Retirement Plans


Traditional IRA

An individual tax deferred retirement savings account

Deferring taxes means all of your dividends, interest, and capital gains can compound each year without being taxed.  This allows an IRA to grow much faster than a taxable account. The maximum current contribution for people under age 50 is $5,500 and over 50 years old is $6,500. When you make withdrawals after age 59 ½ they are treated as current income.Two types of Traditional IRAs are deductible and nondeductible.  Please contact us at to better understand which type of Traditional IRA you will qualify for as these depend on your income, filing status, availability of an employee-sponsored retirement plan, and whether you receive Social Security benefits.

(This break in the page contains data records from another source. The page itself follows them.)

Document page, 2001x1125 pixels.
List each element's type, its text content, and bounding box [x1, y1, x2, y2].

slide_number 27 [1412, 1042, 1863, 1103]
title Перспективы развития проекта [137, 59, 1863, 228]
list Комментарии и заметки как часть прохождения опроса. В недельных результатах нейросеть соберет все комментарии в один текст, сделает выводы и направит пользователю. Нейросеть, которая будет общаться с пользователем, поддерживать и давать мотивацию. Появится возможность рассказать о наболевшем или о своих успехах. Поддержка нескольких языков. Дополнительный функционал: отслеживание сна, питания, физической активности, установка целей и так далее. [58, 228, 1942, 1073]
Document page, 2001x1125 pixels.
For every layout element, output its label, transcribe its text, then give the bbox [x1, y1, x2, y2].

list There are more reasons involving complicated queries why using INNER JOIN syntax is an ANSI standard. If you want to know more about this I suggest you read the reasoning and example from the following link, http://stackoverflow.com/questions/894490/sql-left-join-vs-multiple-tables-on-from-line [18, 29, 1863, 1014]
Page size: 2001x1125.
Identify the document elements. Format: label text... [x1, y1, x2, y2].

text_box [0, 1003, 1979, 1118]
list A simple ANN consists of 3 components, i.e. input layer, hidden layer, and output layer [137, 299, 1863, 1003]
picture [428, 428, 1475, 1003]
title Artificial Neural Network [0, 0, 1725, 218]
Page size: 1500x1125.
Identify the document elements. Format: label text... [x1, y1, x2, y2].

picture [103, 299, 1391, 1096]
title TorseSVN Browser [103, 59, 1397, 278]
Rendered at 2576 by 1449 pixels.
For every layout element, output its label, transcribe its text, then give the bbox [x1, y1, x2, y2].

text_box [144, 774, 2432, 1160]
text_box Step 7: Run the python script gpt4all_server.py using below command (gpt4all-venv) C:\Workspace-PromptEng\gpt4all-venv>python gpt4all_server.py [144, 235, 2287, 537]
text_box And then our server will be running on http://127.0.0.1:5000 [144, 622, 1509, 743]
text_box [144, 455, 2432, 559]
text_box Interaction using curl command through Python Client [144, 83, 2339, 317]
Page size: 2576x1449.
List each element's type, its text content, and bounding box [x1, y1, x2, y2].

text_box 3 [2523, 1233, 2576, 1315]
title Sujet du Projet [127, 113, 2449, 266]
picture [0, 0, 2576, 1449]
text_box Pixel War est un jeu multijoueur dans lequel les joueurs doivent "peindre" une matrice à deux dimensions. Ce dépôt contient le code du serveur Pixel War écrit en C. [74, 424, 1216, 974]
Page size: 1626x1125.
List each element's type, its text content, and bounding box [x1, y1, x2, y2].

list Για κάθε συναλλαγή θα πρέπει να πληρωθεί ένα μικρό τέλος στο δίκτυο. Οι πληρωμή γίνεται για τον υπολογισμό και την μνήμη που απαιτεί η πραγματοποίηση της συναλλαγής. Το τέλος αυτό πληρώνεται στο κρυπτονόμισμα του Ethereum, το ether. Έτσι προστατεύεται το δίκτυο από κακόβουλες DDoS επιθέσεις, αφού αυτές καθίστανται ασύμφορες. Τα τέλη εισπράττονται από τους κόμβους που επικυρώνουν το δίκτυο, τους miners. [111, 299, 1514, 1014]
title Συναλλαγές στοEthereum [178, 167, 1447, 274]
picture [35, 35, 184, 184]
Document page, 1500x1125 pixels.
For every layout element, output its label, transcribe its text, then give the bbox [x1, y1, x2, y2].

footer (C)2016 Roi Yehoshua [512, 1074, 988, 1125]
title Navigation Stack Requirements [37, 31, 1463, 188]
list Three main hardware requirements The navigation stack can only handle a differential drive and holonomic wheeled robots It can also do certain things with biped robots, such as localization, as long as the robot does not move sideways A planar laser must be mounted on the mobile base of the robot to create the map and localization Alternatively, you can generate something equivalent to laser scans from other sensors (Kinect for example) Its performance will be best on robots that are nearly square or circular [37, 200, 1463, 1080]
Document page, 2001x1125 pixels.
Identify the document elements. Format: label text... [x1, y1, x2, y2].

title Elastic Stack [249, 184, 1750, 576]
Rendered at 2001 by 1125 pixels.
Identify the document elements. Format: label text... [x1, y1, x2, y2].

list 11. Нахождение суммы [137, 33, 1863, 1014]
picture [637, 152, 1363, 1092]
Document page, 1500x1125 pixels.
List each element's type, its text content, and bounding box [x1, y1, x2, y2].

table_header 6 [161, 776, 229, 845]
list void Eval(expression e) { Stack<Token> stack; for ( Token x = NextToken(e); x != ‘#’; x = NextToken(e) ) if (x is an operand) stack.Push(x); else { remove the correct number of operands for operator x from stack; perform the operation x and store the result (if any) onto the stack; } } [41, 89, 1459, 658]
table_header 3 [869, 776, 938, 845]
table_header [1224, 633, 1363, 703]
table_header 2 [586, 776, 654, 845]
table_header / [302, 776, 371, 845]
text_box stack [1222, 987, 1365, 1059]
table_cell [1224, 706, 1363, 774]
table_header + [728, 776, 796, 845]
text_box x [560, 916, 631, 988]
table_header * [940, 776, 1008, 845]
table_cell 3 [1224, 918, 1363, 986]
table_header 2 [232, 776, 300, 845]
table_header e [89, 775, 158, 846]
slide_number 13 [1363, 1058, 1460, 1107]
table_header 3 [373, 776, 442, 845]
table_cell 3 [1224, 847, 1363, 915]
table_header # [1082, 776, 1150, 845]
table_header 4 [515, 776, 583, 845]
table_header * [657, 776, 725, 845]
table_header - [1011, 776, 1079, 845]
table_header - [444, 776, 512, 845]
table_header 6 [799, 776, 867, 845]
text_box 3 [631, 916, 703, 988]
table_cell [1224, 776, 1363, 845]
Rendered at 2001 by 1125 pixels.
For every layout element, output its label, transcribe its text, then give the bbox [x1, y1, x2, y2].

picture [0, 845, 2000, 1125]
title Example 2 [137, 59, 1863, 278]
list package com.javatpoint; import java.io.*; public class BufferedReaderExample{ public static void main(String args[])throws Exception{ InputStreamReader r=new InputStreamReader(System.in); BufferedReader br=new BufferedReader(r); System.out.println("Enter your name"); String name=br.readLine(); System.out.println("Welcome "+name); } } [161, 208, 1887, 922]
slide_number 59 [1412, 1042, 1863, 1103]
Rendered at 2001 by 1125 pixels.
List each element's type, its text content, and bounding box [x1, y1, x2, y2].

-The IRA account must be set up and funded by April 15th of the following year.
-The deductible is fully phased out after an individual reaches $73,000 of adjusted gross income and is phased out after a joint return reaches $121,000.
-If only one spouse is covered under an employer plan, the contribution is fully deductible up to $189,000 of total adjusted gross income and the deductibility is fully phased out at $199,000


Roth IRA

A retirement savings account that allows your money to grow tax-free

Contributions are made with after-tax dollars. The maximum current contribution for people under age 50 is $5,500 and over 50 years old is $6,500. Appreciation grows tax deferred. Distributions rules vary with age and the length of time the account has been established . The account must be established and funded by April 15th of the following year. There are limits on who qualifies to fund a Roth IRA. Please contact us so that we can determine if you qualify. This type of account is generally recommended for younger individuals. 


SEP IRA (Simplified Employee Pension) and Profit Sharing Money Purchase Account

​A type of traditional IRA for self-employed individuals or small business owners

Any business owner with one or more employees, or anyone with freelance income qualifies for this type of account. For 2019, business owners can contribute up to 25% of income or $56,000, whichever is less. Contributions are tax-deductible for the business.  It is established by an employer and funded by the employer. The money in the account is not taxable until withdrawal. Contributions are not mandatory and do not need to be made every year. SEP IRAs must be established by the employer’s tax filing deadline including extensions for the tax year to which the qualifying contribution applies. Profit Sharing Money Purchase accounts must be established, but not fully funded, by December 31 of the appropriate year. These accounts are recommended for small businesses.  To see if you qualify or work somewhere that does, please contact us directly at


401(k) Plan

An employee sponsored defined contribution retirement plan

Employee decides how much money they want to contribute into their individual plan and the employer contributes on their behalf through a pre-tax payroll deduction. A participating employee has the option of receiving compensation in cash or having it contributed pre-tax to the plan. An employee’s contribution is subject to an annual limit. For 2019, that annual limit is $19,000. The employer is the plan sponsor and hires another company to administer the plan’s investments based upon the individual’s directions. You are responsible for deciding how to invest your money based on the options offered by your plan. An individual who will be 50 years of age by the end of a tax year may make additional “catch-up” contributions. The maximum catch-up contribution for 2019 is $6,000. Catch-up contributions may only be made if the plan permits this type of contribution.